During a formal ceremony at the General Assembly, Guterres will be sworn in before outlining in an address to all 193 UN member-states his plans.
During a formal ceremony at the General Assembly, Guterres will be sworn in before outlining in an address to all 193 UN member-states his plans to confront global crises and reform the 71-year-old United Nations.
The first former head of government at the UN helm, Guterres will take over from Ban Ki-moon on January 1, just weeks before President-elect Trump moves into the White House.
The choice of the former refugee chief as the ninth secretary-general energized many diplomats who see Guterres as a skilled politician, able to overcome divisions that have crippled the United Nations, notably over Syria.
The 67-year-old former prime minister of Portugal has put ending the five-year carnage in Syria at the top of his to-do list and is keen to put forward a new plan to achieve a settlement, diplomats say.
Trump's election however is complicating that strategy.
"This is tough for Guterres," said Richard Gowan, a UN expert at the European Council on Foreign Relations. "He enjoyed a wave of diplomatic goodwill at the UN and looked set for a straightforward transition."
"Now he will find it hard to propose big institutional reforms or float new political initiatives until the Trump team is settled in and made its intentions clear."
Trump's victory has put a question mark over the Paris climate deal championed by Ban during his 10 years at the UN helm and stirred unease over the prospect of a new-style diplomatic dealmaking from the White House that could sideline the United Nations.
Trump has not made any statements about his view of the United Nations or multilateralism since his election, but his choice of South Carolina Governor Nikki Haley as US ambassador was seen in some circles as a positive signal.
While Haley has no foreign policy experience, she has been a player in negotiating trade deals for her state and earned respect in foreign circles for taking a stand against racism by pulling the Confederate flag from the state capitol.
The key to getting the new Trump administration on board may lie in Guterres' plans for reforming the world body to "turn it into something the US can support," said a Security Council diplomat.

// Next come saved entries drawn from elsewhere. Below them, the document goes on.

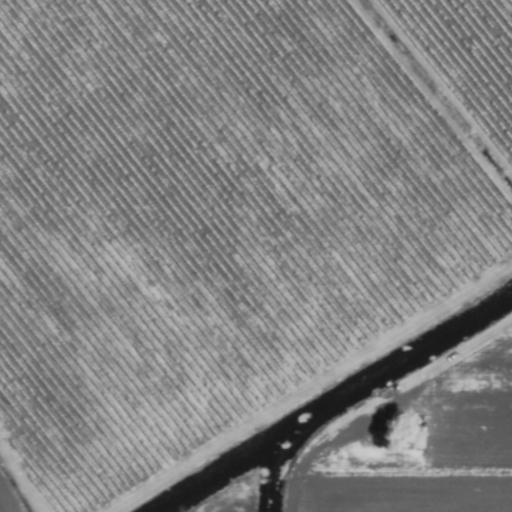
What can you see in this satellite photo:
crop: (256, 256)
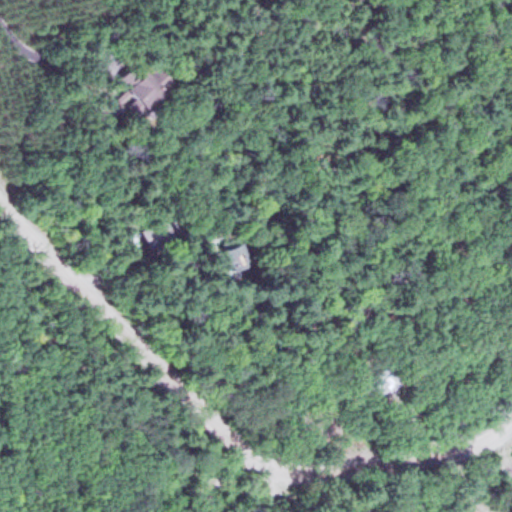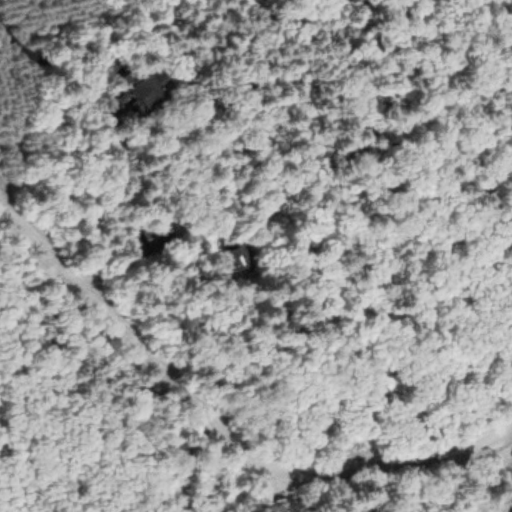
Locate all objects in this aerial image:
road: (44, 58)
building: (148, 84)
building: (156, 235)
building: (234, 255)
building: (380, 381)
road: (219, 435)
road: (255, 493)
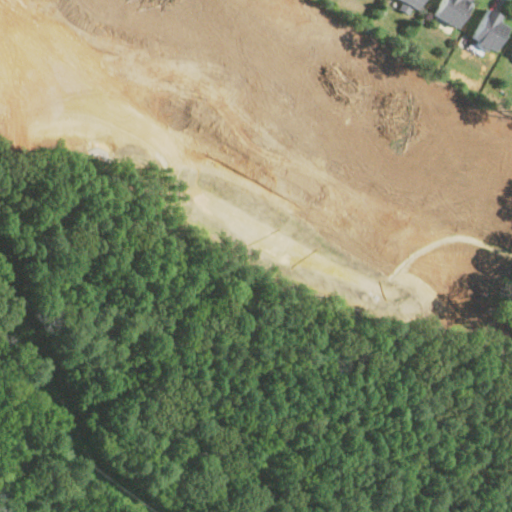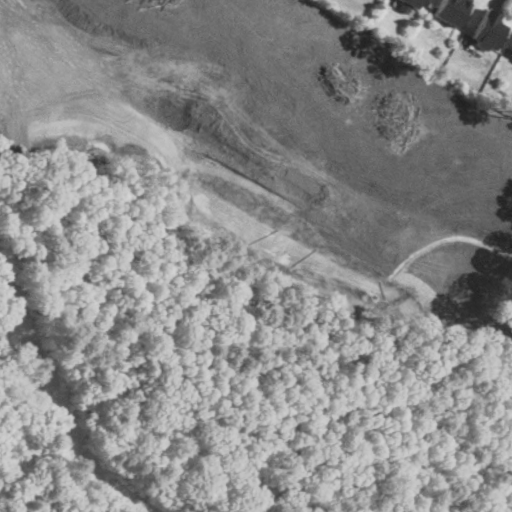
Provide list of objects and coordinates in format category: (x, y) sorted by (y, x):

He will have to show that "he is shaking up the system enough in order to really make it effective, slimming it down in some places, realigning it in others, in a very pro-active way," said the diplomat, who asked not to be named.
The United States is by far the biggest financial contributor, providing 22 percent of the UN's operating budget and funding 28 percent of peacekeeping missions which currently cost $8 billion annually.
Over the past months, Guterres has toured the capitals of the powerful five permanent Security Council members - Britain, China, France, Russia and the United States - for talks on his new tenure.
"He will be a political secretary-general," said a Security Council diplomat, who was briefed on Guterres' plans. "He plans to put saving lives - peace and security issues - definitely at the center."
Guterres may on Monday announce the appointment of the deputy secretary-general and of his chief of staff - two powerful posts in the new leadership team.
Nigeria's Environment Minister Amina Mohammed is tipped to be the UN's new number two while the chief of staff post is also expected to be filled by a woman, in line with Guterres' pledge to push gender equality at the United Nations.
Over the coming months, he will make a series of appointments to head the departments of peacekeeping, political affairs and management among others, with the five council powers pushing candidacies from their countries for the plum insider jobs.